» Directive
All lines from the one containing "X-52500D02*" through the final line of the material below must appear exactly as they are, with nothing else.

» Data supplied
* * *

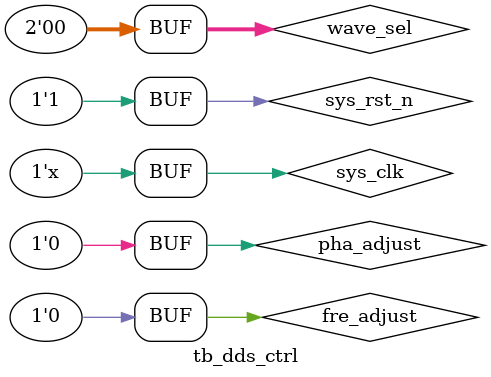
<source format=v>
`timescale 1ns/1ns
module tb_dds_ctrl();

reg sys_clk;
reg sys_rst_n;
reg [1:0]wave_sel;
reg fre_adjust  ;
reg pha_adjust  ;
initial 
	begin 
		sys_clk<=1'b1;
		sys_rst_n<=1'b0;
		wave_sel<=2'b00;
		fre_adjust<=1'b0;
		pha_adjust<=1'b0;
		#200
		sys_rst_n<=1'b1;		
	//频率步进测试	
		wave_sel<=2'b00;	
		//fre_adjust<=1'b1;
		//pha_adjust<=1'b1;
		// fre_adjust<=1'b0;
		//pha_adjust<=1'b0;
		#2000000;
		//// fre_adjust<=1'b1;
		//pha_adjust<=1'b1;
		//#10
		//// fre_adjust<=1'b0;
		//pha_adjust<=1'b0;
		//#2000000;
		//// fre_adjust<=1'b1;
		//pha_adjust<=1'b1;
		//#10
		//// fre_adjust<=1'b0;
		//pha_adjust<=1'b0;
		//#2000000;
		//// fre_adjust<=1'b1;
		//pha_adjust<=1'b1;
		//#10
		//// fre_adjust<=1'b0;
		//pha_adjust<=1'b0;
		//#2000000;
		//// fre_adjust<=1'b1;
		//pha_adjust<=1'b1;
		//#10
		//// fre_adjust<=1'b0;
		//pha_adjust<=1'b0;
		//#2000000;
		//// fre_adjust<=1'b1;
		//pha_adjust<=1'b1;
		//#10
		//// fre_adjust<=1'b0;
		//pha_adjust<=1'b0;
		//#2000000;
		//// fre_adjust<=1'b1;
		//pha_adjust<=1'b1;
		//#10
		//// fre_adjust<=1'b0;
		//pha_adjust<=1'b0;
		//#2000000;
		//// fre_adjust<=1'b1;
		//pha_adjust<=1'b1;
		//#10
		//// fre_adjust<=1'b1;
		//pha_adjust<=1'b1;
		//#2000000;
		//// fre_adjust<=1'b1;
		//pha_adjust<=1'b1;
		//#10
		//// fre_adjust<=1'b1;
		//pha_adjust<=1'b1;
		//#2000000;
		//// fre_adjust<=1'b1;
		//pha_adjust<=1'b1;
		//#10
		//// fre_adjust<=1'b1;
		//pha_adjust<=1'b1;	
		wave_sel<=2'b01;
		#2000000;
		wave_sel<=2'b10;
		#2000000;
		wave_sel<=2'b11;
		#2000000;
		wave_sel<=2'b00;
	end
always #1 sys_clk= ~sys_clk;

wire start_flag;
wire [9:0]dac_data_out;
dds_ctrl  dds_ctrl_inst
(
	.sys_clk	(sys_clk	),
	.sys_rst_n	(sys_rst_n	),
	.wave_sel	(wave_sel	),
	.fre_adjust	(fre_adjust) ,
	.pha_adjust	(pha_adjust) ,
	
	. 	start_flag(start_flag),
	.dac_data	(dac_data_out	)
	

);






endmodule 
</source>
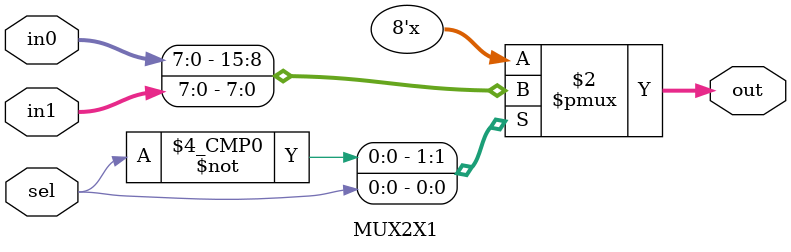
<source format=v>
module MUX2X1 #(parameter size = 8)(in0,in1,sel,out);
input wire [size-1:0] in0,in1;
input wire sel;
output reg [size-1:0] out;


always @(*)
	begin
		case(sel)
			0:out=in0;
			1:out=in1;
		endcase
	end

endmodule

</source>
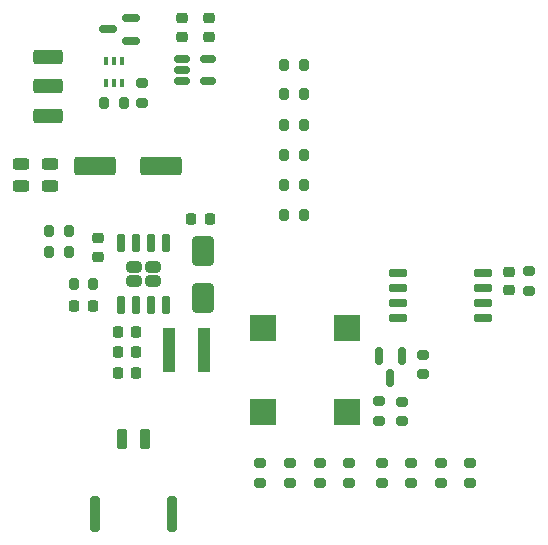
<source format=gtp>
G04 #@! TF.GenerationSoftware,KiCad,Pcbnew,8.0.3*
G04 #@! TF.CreationDate,2024-06-09T12:16:36+02:00*
G04 #@! TF.ProjectId,chip8-pcb,63686970-382d-4706-9362-2e6b69636164,1*
G04 #@! TF.SameCoordinates,Original*
G04 #@! TF.FileFunction,Paste,Top*
G04 #@! TF.FilePolarity,Positive*
%FSLAX46Y46*%
G04 Gerber Fmt 4.6, Leading zero omitted, Abs format (unit mm)*
G04 Created by KiCad (PCBNEW 8.0.3) date 2024-06-09 12:16:36*
%MOMM*%
%LPD*%
G01*
G04 APERTURE LIST*
G04 Aperture macros list*
%AMRoundRect*
0 Rectangle with rounded corners*
0 $1 Rounding radius*
0 $2 $3 $4 $5 $6 $7 $8 $9 X,Y pos of 4 corners*
0 Add a 4 corners polygon primitive as box body*
4,1,4,$2,$3,$4,$5,$6,$7,$8,$9,$2,$3,0*
0 Add four circle primitives for the rounded corners*
1,1,$1+$1,$2,$3*
1,1,$1+$1,$4,$5*
1,1,$1+$1,$6,$7*
1,1,$1+$1,$8,$9*
0 Add four rect primitives between the rounded corners*
20,1,$1+$1,$2,$3,$4,$5,0*
20,1,$1+$1,$4,$5,$6,$7,0*
20,1,$1+$1,$6,$7,$8,$9,0*
20,1,$1+$1,$8,$9,$2,$3,0*%
G04 Aperture macros list end*
%ADD10RoundRect,0.200000X-0.275000X0.200000X-0.275000X-0.200000X0.275000X-0.200000X0.275000X0.200000X0*%
%ADD11RoundRect,0.150000X-0.650000X-0.150000X0.650000X-0.150000X0.650000X0.150000X-0.650000X0.150000X0*%
%ADD12RoundRect,0.150000X-0.512500X-0.150000X0.512500X-0.150000X0.512500X0.150000X-0.512500X0.150000X0*%
%ADD13RoundRect,0.225000X-0.250000X0.225000X-0.250000X-0.225000X0.250000X-0.225000X0.250000X0.225000X0*%
%ADD14RoundRect,0.200000X-0.200000X-0.275000X0.200000X-0.275000X0.200000X0.275000X-0.200000X0.275000X0*%
%ADD15RoundRect,0.225000X0.250000X-0.225000X0.250000X0.225000X-0.250000X0.225000X-0.250000X-0.225000X0*%
%ADD16RoundRect,0.133334X-0.266666X-1.366666X0.266666X-1.366666X0.266666X1.366666X-0.266666X1.366666X0*%
%ADD17RoundRect,0.225000X-0.225000X-0.625000X0.225000X-0.625000X0.225000X0.625000X-0.225000X0.625000X0*%
%ADD18RoundRect,0.225000X-0.225000X-0.250000X0.225000X-0.250000X0.225000X0.250000X-0.225000X0.250000X0*%
%ADD19RoundRect,0.150000X-0.150000X0.650000X-0.150000X-0.650000X0.150000X-0.650000X0.150000X0.650000X0*%
%ADD20RoundRect,0.242500X-0.402500X0.242500X-0.402500X-0.242500X0.402500X-0.242500X0.402500X0.242500X0*%
%ADD21R,1.100000X3.700000*%
%ADD22RoundRect,0.200000X0.275000X-0.200000X0.275000X0.200000X-0.275000X0.200000X-0.275000X-0.200000X0*%
%ADD23RoundRect,0.225000X0.225000X0.250000X-0.225000X0.250000X-0.225000X-0.250000X0.225000X-0.250000X0*%
%ADD24RoundRect,0.200000X0.200000X0.275000X-0.200000X0.275000X-0.200000X-0.275000X0.200000X-0.275000X0*%
%ADD25RoundRect,0.243750X0.456250X-0.243750X0.456250X0.243750X-0.456250X0.243750X-0.456250X-0.243750X0*%
%ADD26RoundRect,0.100000X0.100000X-0.225000X0.100000X0.225000X-0.100000X0.225000X-0.100000X-0.225000X0*%
%ADD27RoundRect,0.150000X0.587500X0.150000X-0.587500X0.150000X-0.587500X-0.150000X0.587500X-0.150000X0*%
%ADD28RoundRect,0.150000X-0.150000X0.587500X-0.150000X-0.587500X0.150000X-0.587500X0.150000X0.587500X0*%
%ADD29RoundRect,0.250000X1.500000X0.550000X-1.500000X0.550000X-1.500000X-0.550000X1.500000X-0.550000X0*%
%ADD30RoundRect,0.218750X0.256250X-0.218750X0.256250X0.218750X-0.256250X0.218750X-0.256250X-0.218750X0*%
%ADD31R,2.300000X2.300000*%
%ADD32RoundRect,0.250000X-1.000000X0.375000X-1.000000X-0.375000X1.000000X-0.375000X1.000000X0.375000X0*%
%ADD33RoundRect,0.250000X-0.650000X1.000000X-0.650000X-1.000000X0.650000X-1.000000X0.650000X1.000000X0*%
G04 APERTURE END LIST*
D10*
X91834406Y-115075000D03*
X91834406Y-113425000D03*
D11*
X110684406Y-97345000D03*
X110684406Y-98615000D03*
X110684406Y-99885000D03*
X110684406Y-101155000D03*
X103484406Y-101155000D03*
X103484406Y-99885000D03*
X103484406Y-98615000D03*
X103484406Y-97345000D03*
D12*
X87421906Y-79175000D03*
X87421906Y-81075000D03*
X85146906Y-81075000D03*
X85146906Y-80125000D03*
X85146906Y-79175000D03*
D13*
X112834406Y-98775000D03*
X112834406Y-97225000D03*
D14*
X95509406Y-82200000D03*
X93859406Y-82200000D03*
D15*
X87484406Y-75750000D03*
X87484406Y-77300000D03*
D16*
X84334406Y-117750000D03*
X77834406Y-117750000D03*
D17*
X82084406Y-111400000D03*
X80084406Y-111400000D03*
D10*
X96834406Y-115075000D03*
X96834406Y-113425000D03*
X103834406Y-109850000D03*
X103834406Y-108200000D03*
D15*
X85184406Y-75750000D03*
X85184406Y-77300000D03*
D10*
X99334406Y-115075000D03*
X99334406Y-113425000D03*
D18*
X87534406Y-92750000D03*
X85984406Y-92750000D03*
D19*
X83859406Y-100050000D03*
X82589406Y-100050000D03*
X81319406Y-100050000D03*
X80049406Y-100050000D03*
X80049406Y-94750000D03*
X81319406Y-94750000D03*
X82589406Y-94750000D03*
X83859406Y-94750000D03*
D20*
X81154406Y-98000000D03*
X82754406Y-98000000D03*
X81154406Y-96800000D03*
X82754406Y-96800000D03*
D21*
X84059406Y-103850000D03*
X87059406Y-103850000D03*
D22*
X114584406Y-97175000D03*
X114584406Y-98825000D03*
X105609406Y-104262500D03*
X105609406Y-105912500D03*
D14*
X95509406Y-87300000D03*
X93859406Y-87300000D03*
D23*
X79784406Y-104050000D03*
X81334406Y-104050000D03*
D10*
X94334406Y-115075000D03*
X94334406Y-113425000D03*
D22*
X101834406Y-108175000D03*
X101834406Y-109825000D03*
D14*
X95509406Y-79700000D03*
X93859406Y-79700000D03*
D24*
X73934406Y-93750000D03*
X75584406Y-93750000D03*
D25*
X71584406Y-88062500D03*
X71584406Y-89937500D03*
D23*
X79784406Y-105750000D03*
X81334406Y-105750000D03*
D26*
X78784406Y-79350000D03*
X79434406Y-79350000D03*
X80084406Y-79350000D03*
X80084406Y-81250000D03*
X79434406Y-81250000D03*
X78784406Y-81250000D03*
D10*
X81834406Y-82925000D03*
X81834406Y-81275000D03*
D27*
X78959406Y-76700000D03*
X80834406Y-75750000D03*
X80834406Y-77650000D03*
D23*
X79784406Y-102350000D03*
X81334406Y-102350000D03*
D14*
X95509406Y-84800000D03*
X93859406Y-84800000D03*
D28*
X102834406Y-106237500D03*
X101884406Y-104362500D03*
X103784406Y-104362500D03*
D29*
X77784406Y-88250000D03*
X83384406Y-88250000D03*
D10*
X107084406Y-115075000D03*
X107084406Y-113425000D03*
D25*
X73984406Y-88062500D03*
X73984406Y-89937500D03*
D30*
X78059406Y-94362500D03*
X78059406Y-95937500D03*
D10*
X104584406Y-115075000D03*
X104584406Y-113425000D03*
D14*
X80259406Y-82900000D03*
X78609406Y-82900000D03*
D10*
X102084406Y-115075000D03*
X102084406Y-113425000D03*
D23*
X76084406Y-100150000D03*
X77634406Y-100150000D03*
D31*
X92034406Y-109050000D03*
X92034406Y-101950000D03*
X99134406Y-101950000D03*
X99134406Y-109050000D03*
D24*
X76034406Y-98250000D03*
X77684406Y-98250000D03*
D32*
X73834406Y-84000000D03*
X73834406Y-81500000D03*
X73834406Y-79000000D03*
D10*
X109584406Y-115075000D03*
X109584406Y-113425000D03*
D14*
X75584406Y-95550000D03*
X73934406Y-95550000D03*
X95509406Y-89900000D03*
X93859406Y-89900000D03*
D33*
X86959406Y-99450000D03*
X86959406Y-95450000D03*
D14*
X95509406Y-92400000D03*
X93859406Y-92400000D03*
M02*

</source>
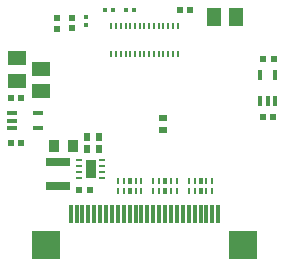
<source format=gtp>
G04*
G04 #@! TF.GenerationSoftware,Altium Limited,Altium Designer,20.0.13 (296)*
G04*
G04 Layer_Color=8421504*
%FSLAX44Y44*%
%MOMM*%
G71*
G01*
G75*
%ADD14R,0.3500X0.8500*%
%ADD15R,0.5000X0.2800*%
%ADD16R,0.9000X1.6000*%
%ADD17R,0.8500X0.3500*%
%ADD18R,0.5500X0.6500*%
%ADD19R,0.6500X0.5500*%
%ADD20R,2.0000X0.8000*%
%ADD21R,0.2200X0.5000*%
%ADD22R,2.4000X2.4000*%
%ADD23R,0.3000X1.6000*%
%ADD24R,2.4000X2.4000*%
%ADD25R,1.3000X1.5000*%
%ADD26R,1.5000X1.3000*%
G04:AMPARAMS|DCode=27|XSize=0.2mm|YSize=0.565mm|CornerRadius=0.05mm|HoleSize=0mm|Usage=FLASHONLY|Rotation=180.000|XOffset=0mm|YOffset=0mm|HoleType=Round|Shape=RoundedRectangle|*
%AMROUNDEDRECTD27*
21,1,0.2000,0.4650,0,0,180.0*
21,1,0.1000,0.5650,0,0,180.0*
1,1,0.1000,-0.0500,0.2325*
1,1,0.1000,0.0500,0.2325*
1,1,0.1000,0.0500,-0.2325*
1,1,0.1000,-0.0500,-0.2325*
%
%ADD27ROUNDEDRECTD27*%
G04:AMPARAMS|DCode=28|XSize=0.4mm|YSize=0.565mm|CornerRadius=0.05mm|HoleSize=0mm|Usage=FLASHONLY|Rotation=180.000|XOffset=0mm|YOffset=0mm|HoleType=Round|Shape=RoundedRectangle|*
%AMROUNDEDRECTD28*
21,1,0.4000,0.4650,0,0,180.0*
21,1,0.3000,0.5650,0,0,180.0*
1,1,0.1000,-0.1500,0.2325*
1,1,0.1000,0.1500,0.2325*
1,1,0.1000,0.1500,-0.2325*
1,1,0.1000,-0.1500,-0.2325*
%
%ADD28ROUNDEDRECTD28*%
%ADD29R,0.6200X0.6200*%
%ADD30R,0.9000X1.0000*%
%ADD31R,0.4600X0.4200*%
%ADD32R,0.6200X0.6200*%
%ADD33R,0.4200X0.4600*%
D14*
X110875Y58250D02*
D03*
Y36250D02*
D03*
X97875Y58250D02*
D03*
Y36250D02*
D03*
X104375D02*
D03*
D15*
X-55000Y-13700D02*
D03*
Y-18700D02*
D03*
Y-23700D02*
D03*
Y-28700D02*
D03*
X-36000Y-13700D02*
D03*
Y-18700D02*
D03*
Y-23700D02*
D03*
Y-28700D02*
D03*
D16*
X-45500Y-21200D02*
D03*
D17*
X-112300Y19600D02*
D03*
Y26100D02*
D03*
X-90300D02*
D03*
X-112300Y13100D02*
D03*
X-90300D02*
D03*
D18*
X-38768Y5875D02*
D03*
X-48768D02*
D03*
X-48461Y-4665D02*
D03*
X-38461D02*
D03*
D19*
X15500Y11625D02*
D03*
Y21625D02*
D03*
D20*
X-73100Y-15500D02*
D03*
Y-35500D02*
D03*
D21*
X8000Y99700D02*
D03*
X12000D02*
D03*
X28000Y75700D02*
D03*
X24000D02*
D03*
X20000D02*
D03*
X16000D02*
D03*
X12000D02*
D03*
X8000D02*
D03*
X4000D02*
D03*
X0D02*
D03*
X-4000D02*
D03*
X-8000D02*
D03*
X-12000D02*
D03*
X-16000D02*
D03*
X-20000D02*
D03*
X-24000D02*
D03*
X-28000D02*
D03*
Y99700D02*
D03*
X-24000D02*
D03*
X-20000D02*
D03*
X-16000D02*
D03*
X-12000D02*
D03*
X-8000D02*
D03*
X-4000D02*
D03*
X0D02*
D03*
X4000D02*
D03*
X16000D02*
D03*
X20000D02*
D03*
X24000D02*
D03*
X28000D02*
D03*
D22*
X83500Y-86010D02*
D03*
D23*
X57500Y-59510D02*
D03*
X62500D02*
D03*
X37500D02*
D03*
X42500D02*
D03*
X47500D02*
D03*
X52500D02*
D03*
X-2500D02*
D03*
X-62500D02*
D03*
X-57500D02*
D03*
X-52500D02*
D03*
X-47500D02*
D03*
X-42500D02*
D03*
X-37500D02*
D03*
X-32500D02*
D03*
X-27500D02*
D03*
X-22500D02*
D03*
X-17500D02*
D03*
X-12500D02*
D03*
X-7500D02*
D03*
X2500D02*
D03*
X7500D02*
D03*
X12500D02*
D03*
X17500D02*
D03*
X22500D02*
D03*
X27500D02*
D03*
X32500D02*
D03*
D24*
X-83500Y-86010D02*
D03*
D25*
X77815Y107738D02*
D03*
X58815D02*
D03*
D26*
X-108300Y53300D02*
D03*
Y72300D02*
D03*
X-87700Y44800D02*
D03*
Y63800D02*
D03*
D27*
X-2500Y-39650D02*
D03*
X-7500D02*
D03*
X-17500D02*
D03*
X-22500D02*
D03*
Y-31300D02*
D03*
X-17500D02*
D03*
X-7500D02*
D03*
X-2500D02*
D03*
X27500Y-39650D02*
D03*
X22500D02*
D03*
X12500D02*
D03*
X7500D02*
D03*
Y-31300D02*
D03*
X12500D02*
D03*
X22500D02*
D03*
X27500D02*
D03*
X57500Y-39650D02*
D03*
X52500D02*
D03*
X42500D02*
D03*
X37500D02*
D03*
Y-31300D02*
D03*
X42500D02*
D03*
X52500D02*
D03*
X57500D02*
D03*
D28*
X-12500Y-39650D02*
D03*
Y-31300D02*
D03*
X17500Y-39650D02*
D03*
Y-31300D02*
D03*
X47500Y-39650D02*
D03*
Y-31300D02*
D03*
D29*
X109375Y71904D02*
D03*
X100375D02*
D03*
X109125Y22875D02*
D03*
X100125D02*
D03*
X-46000Y-38625D02*
D03*
X-55000D02*
D03*
X-113200Y39100D02*
D03*
X-104200D02*
D03*
X-104375Y1125D02*
D03*
X-113375D02*
D03*
X38750Y113750D02*
D03*
X29750D02*
D03*
D30*
X-60400Y-2000D02*
D03*
X-76400D02*
D03*
D31*
X-15675Y113341D02*
D03*
X-9075D02*
D03*
X-33100Y113375D02*
D03*
X-26500D02*
D03*
D32*
X-73700Y97600D02*
D03*
Y106600D02*
D03*
X-61100Y106700D02*
D03*
Y97700D02*
D03*
D33*
X-49601Y107662D02*
D03*
Y101062D02*
D03*
M02*

</source>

* * *

» Output
X-52500D02*
D03*
X-47500D02*
D03*
X-42500D02*
D03*
X-37500D02*
D03*
X-32500D02*
D03*
X-27500D02*
D03*
X-22500D02*
D03*
X-17500D02*
D03*
X-12500D02*
D03*
X-7500D02*
D03*
X2500D02*
D03*
X7500D02*
D03*
X12500D02*
D03*
X17500D02*
D03*
X22500D02*
D03*
X27500D02*
D03*
X32500D02*
D03*
D24*
X-83500Y-86010D02*
D03*
D25*
X77815Y107738D02*
D03*
X58815D02*
D03*
D26*
X-108300Y53300D02*
D03*
Y72300D02*
D03*
X-87700Y44800D02*
D03*
Y63800D02*
D03*
D27*
X-2500Y-39650D02*
D03*
X-7500D02*
D03*
X-17500D02*
D03*
X-22500D02*
D03*
Y-31300D02*
D03*
X-17500D02*
D03*
X-7500D02*
D03*
X-2500D02*
D03*
X27500Y-39650D02*
D03*
X22500D02*
D03*
X12500D02*
D03*
X7500D02*
D03*
Y-31300D02*
D03*
X12500D02*
D03*
X22500D02*
D03*
X27500D02*
D03*
X57500Y-39650D02*
D03*
X52500D02*
D03*
X42500D02*
D03*
X37500D02*
D03*
Y-31300D02*
D03*
X42500D02*
D03*
X52500D02*
D03*
X57500D02*
D03*
D28*
X-12500Y-39650D02*
D03*
Y-31300D02*
D03*
X17500Y-39650D02*
D03*
Y-31300D02*
D03*
X47500Y-39650D02*
D03*
Y-31300D02*
D03*
D29*
X109375Y71904D02*
D03*
X100375D02*
D03*
X109125Y22875D02*
D03*
X100125D02*
D03*
X-46000Y-38625D02*
D03*
X-55000D02*
D03*
X-113200Y39100D02*
D03*
X-104200D02*
D03*
X-104375Y1125D02*
D03*
X-113375D02*
D03*
X38750Y113750D02*
D03*
X29750D02*
D03*
D30*
X-60400Y-2000D02*
D03*
X-76400D02*
D03*
D31*
X-15675Y113341D02*
D03*
X-9075D02*
D03*
X-33100Y113375D02*
D03*
X-26500D02*
D03*
D32*
X-73700Y97600D02*
D03*
Y106600D02*
D03*
X-61100Y106700D02*
D03*
Y97700D02*
D03*
D33*
X-49601Y107662D02*
D03*
Y101062D02*
D03*
M02*

</source>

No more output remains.